Going down the data below, set down exactly the line with "es vertiginosa. Las tradicionales" and each line after it through the line with "Esta accesibilidad sin"; no other lines.

━━ Exercise inputs ━━

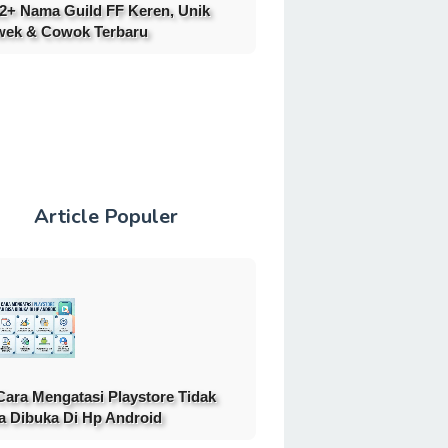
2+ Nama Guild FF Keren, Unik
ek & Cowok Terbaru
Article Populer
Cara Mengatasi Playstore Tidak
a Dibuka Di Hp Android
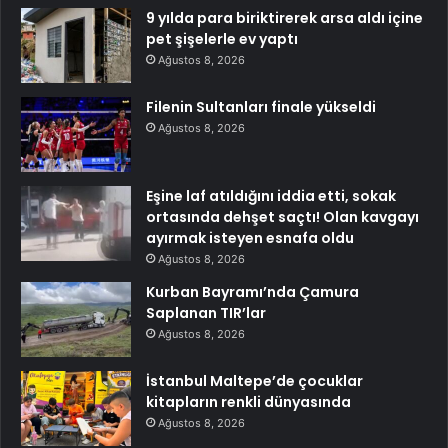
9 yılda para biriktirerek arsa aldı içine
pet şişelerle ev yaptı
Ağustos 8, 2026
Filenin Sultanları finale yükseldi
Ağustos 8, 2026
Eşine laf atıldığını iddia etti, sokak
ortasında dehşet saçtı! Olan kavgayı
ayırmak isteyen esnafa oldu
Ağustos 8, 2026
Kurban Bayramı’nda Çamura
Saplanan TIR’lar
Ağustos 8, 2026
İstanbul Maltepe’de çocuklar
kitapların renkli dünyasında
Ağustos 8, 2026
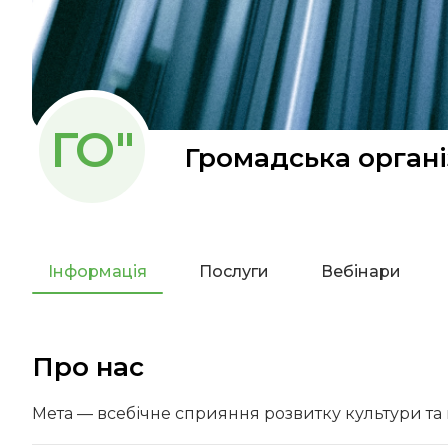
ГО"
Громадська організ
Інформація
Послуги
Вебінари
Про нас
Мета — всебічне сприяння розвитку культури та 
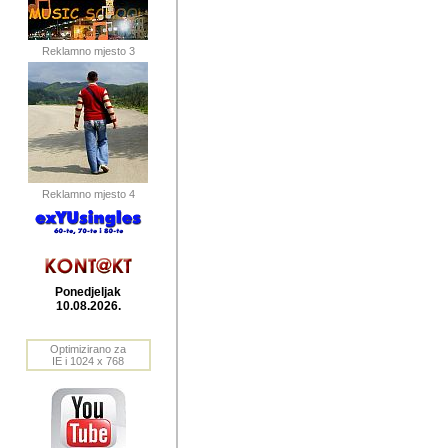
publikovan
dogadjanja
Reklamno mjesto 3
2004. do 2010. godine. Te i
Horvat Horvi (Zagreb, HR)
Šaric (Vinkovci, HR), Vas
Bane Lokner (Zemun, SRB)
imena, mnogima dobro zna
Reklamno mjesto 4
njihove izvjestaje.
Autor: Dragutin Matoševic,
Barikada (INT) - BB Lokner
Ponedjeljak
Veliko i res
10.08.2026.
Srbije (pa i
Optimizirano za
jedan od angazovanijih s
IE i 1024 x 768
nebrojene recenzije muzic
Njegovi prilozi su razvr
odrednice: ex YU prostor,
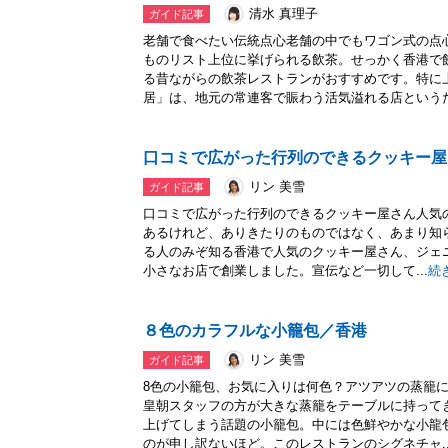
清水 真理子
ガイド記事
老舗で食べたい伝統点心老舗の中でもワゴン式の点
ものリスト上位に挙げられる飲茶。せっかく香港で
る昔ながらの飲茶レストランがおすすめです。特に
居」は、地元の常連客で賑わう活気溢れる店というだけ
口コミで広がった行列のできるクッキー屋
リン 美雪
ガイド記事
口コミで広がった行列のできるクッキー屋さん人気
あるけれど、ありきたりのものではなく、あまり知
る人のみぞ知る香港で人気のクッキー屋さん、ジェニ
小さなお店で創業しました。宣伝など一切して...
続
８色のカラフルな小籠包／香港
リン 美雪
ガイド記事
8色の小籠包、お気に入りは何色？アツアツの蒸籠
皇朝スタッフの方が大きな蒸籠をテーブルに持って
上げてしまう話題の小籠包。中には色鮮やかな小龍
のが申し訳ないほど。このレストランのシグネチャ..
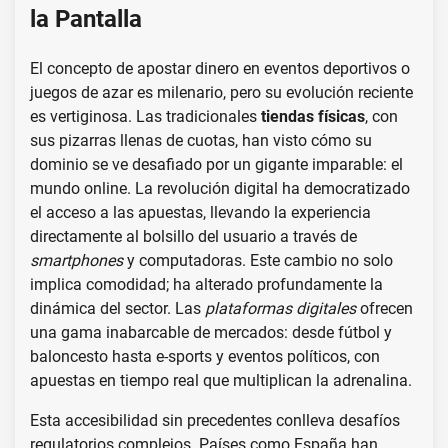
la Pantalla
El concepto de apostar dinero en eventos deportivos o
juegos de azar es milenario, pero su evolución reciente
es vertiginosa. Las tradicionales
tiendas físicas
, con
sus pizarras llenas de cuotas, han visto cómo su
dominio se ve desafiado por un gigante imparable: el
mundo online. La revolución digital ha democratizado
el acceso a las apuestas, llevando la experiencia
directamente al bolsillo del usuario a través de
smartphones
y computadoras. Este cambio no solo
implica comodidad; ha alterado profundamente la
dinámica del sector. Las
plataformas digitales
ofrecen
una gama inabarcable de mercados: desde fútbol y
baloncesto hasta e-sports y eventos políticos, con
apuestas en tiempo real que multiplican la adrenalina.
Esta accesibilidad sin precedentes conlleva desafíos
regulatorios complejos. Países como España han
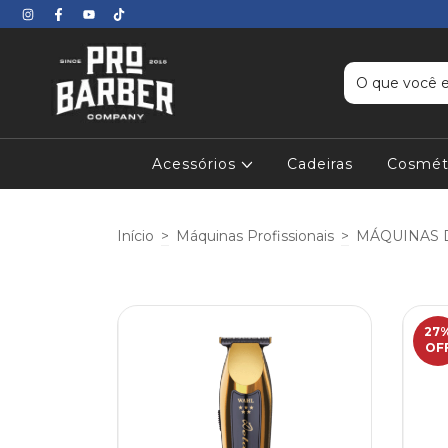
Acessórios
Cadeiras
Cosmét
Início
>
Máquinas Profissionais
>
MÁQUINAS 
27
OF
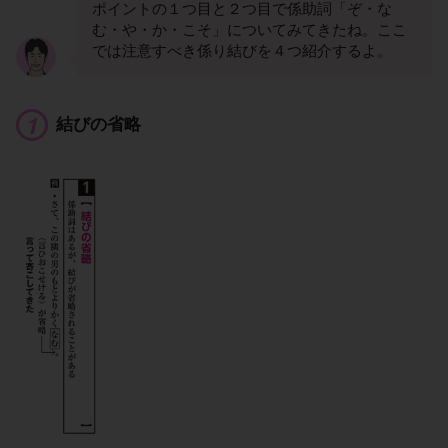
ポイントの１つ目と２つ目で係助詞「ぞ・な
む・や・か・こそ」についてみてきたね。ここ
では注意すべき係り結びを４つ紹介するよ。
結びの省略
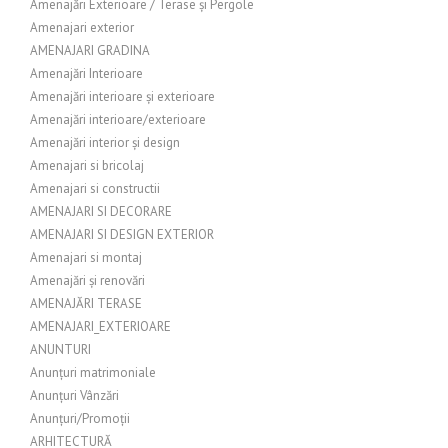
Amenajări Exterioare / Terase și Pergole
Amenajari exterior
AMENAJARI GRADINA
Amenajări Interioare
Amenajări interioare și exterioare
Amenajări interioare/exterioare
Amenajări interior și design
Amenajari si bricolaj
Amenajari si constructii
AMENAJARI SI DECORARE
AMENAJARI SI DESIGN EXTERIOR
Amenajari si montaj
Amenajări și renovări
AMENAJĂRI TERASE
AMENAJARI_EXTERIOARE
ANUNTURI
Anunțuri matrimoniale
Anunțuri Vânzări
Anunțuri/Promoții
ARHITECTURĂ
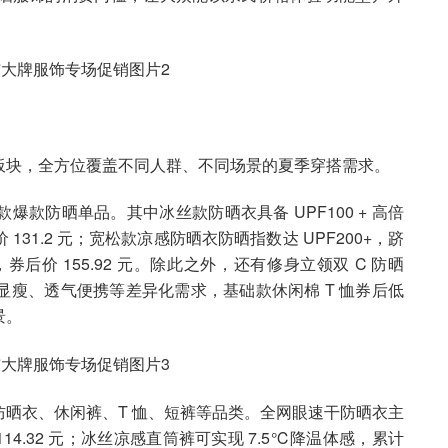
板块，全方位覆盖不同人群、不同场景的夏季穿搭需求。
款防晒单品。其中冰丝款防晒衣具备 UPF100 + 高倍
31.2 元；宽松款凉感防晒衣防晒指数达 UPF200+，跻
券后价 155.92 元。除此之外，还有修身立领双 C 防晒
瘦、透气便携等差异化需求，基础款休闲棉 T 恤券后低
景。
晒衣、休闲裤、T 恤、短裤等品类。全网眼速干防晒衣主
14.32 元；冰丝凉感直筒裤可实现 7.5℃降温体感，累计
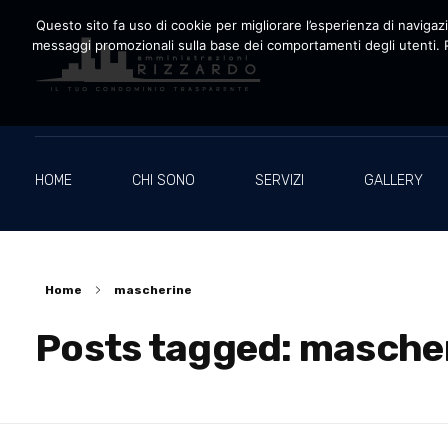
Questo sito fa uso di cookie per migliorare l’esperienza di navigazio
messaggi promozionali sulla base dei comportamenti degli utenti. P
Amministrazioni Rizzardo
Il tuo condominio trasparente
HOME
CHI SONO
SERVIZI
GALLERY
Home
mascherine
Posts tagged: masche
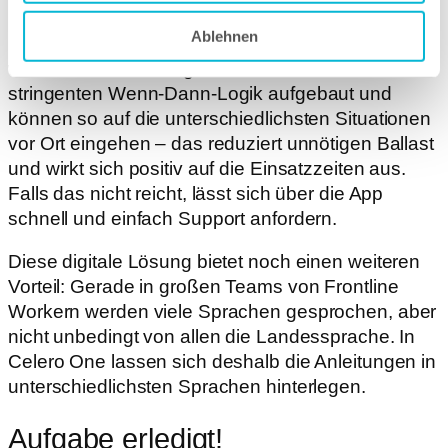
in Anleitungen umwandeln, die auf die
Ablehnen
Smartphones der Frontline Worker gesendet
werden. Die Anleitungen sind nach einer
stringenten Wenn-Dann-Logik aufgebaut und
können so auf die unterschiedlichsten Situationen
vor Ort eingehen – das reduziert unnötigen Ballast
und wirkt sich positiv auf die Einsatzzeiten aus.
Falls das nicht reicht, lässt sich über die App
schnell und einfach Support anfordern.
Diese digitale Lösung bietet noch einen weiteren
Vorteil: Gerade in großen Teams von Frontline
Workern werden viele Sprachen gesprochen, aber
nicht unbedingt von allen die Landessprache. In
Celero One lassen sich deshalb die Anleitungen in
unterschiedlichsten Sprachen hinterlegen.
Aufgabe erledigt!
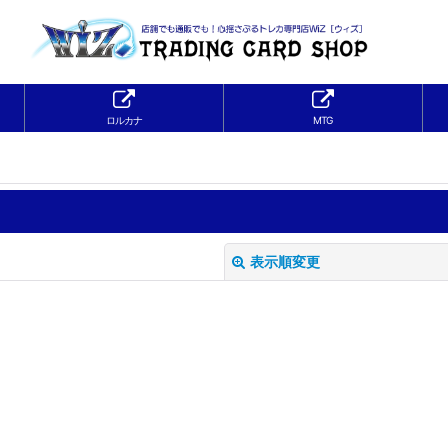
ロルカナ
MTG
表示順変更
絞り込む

━━━
━━ Exercise inputs ━━

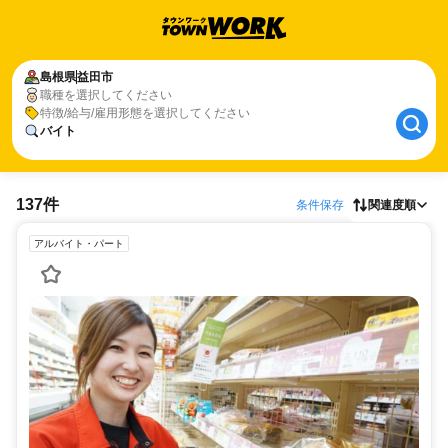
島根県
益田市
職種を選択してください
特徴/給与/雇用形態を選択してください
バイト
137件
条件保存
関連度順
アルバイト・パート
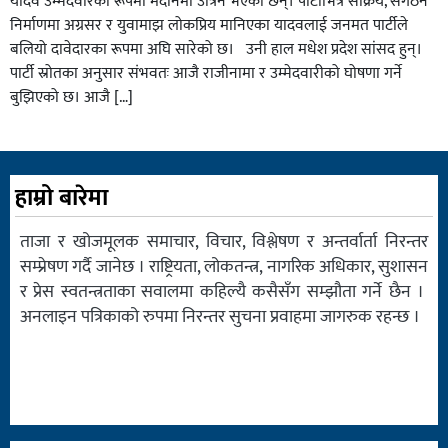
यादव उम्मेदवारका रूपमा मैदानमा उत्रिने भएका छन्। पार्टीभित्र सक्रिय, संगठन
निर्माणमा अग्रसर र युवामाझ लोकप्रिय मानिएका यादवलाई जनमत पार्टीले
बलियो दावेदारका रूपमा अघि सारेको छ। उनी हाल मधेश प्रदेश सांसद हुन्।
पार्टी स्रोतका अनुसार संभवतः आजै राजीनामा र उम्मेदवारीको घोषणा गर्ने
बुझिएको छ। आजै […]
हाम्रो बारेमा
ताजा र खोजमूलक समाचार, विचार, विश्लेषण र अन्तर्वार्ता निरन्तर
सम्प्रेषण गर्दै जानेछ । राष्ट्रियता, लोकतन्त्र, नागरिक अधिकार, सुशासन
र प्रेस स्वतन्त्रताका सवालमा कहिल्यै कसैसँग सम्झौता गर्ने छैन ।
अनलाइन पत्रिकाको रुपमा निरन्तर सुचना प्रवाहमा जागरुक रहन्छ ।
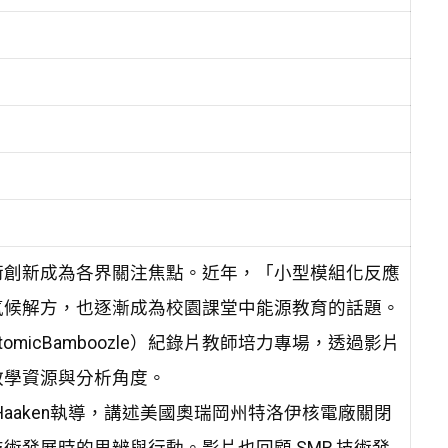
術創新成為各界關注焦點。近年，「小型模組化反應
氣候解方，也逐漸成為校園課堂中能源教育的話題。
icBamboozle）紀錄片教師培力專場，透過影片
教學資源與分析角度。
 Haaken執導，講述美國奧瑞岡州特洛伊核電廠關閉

━━━

Solution to this task
es vertiginosa. Las tradicionales
tiendas físicas
, con
sus pizarras llenas de cuotas, han visto cómo su
dominio se ve desafiado por un gigante imparable: el
mundo online. La revolución digital ha democratizado
el acceso a las apuestas, llevando la experiencia
directamente al bolsillo del usuario a través de
smartphones
y computadoras. Este cambio no solo
implica comodidad; ha alterado profundamente la
dinámica del sector. Las
plataformas digitales
ofrecen
una gama inabarcable de mercados: desde fútbol y
baloncesto hasta e-sports y eventos políticos, con
apuestas en tiempo real que multiplican la adrenalina.
Esta accesibilidad sin precedentes conlleva desafíos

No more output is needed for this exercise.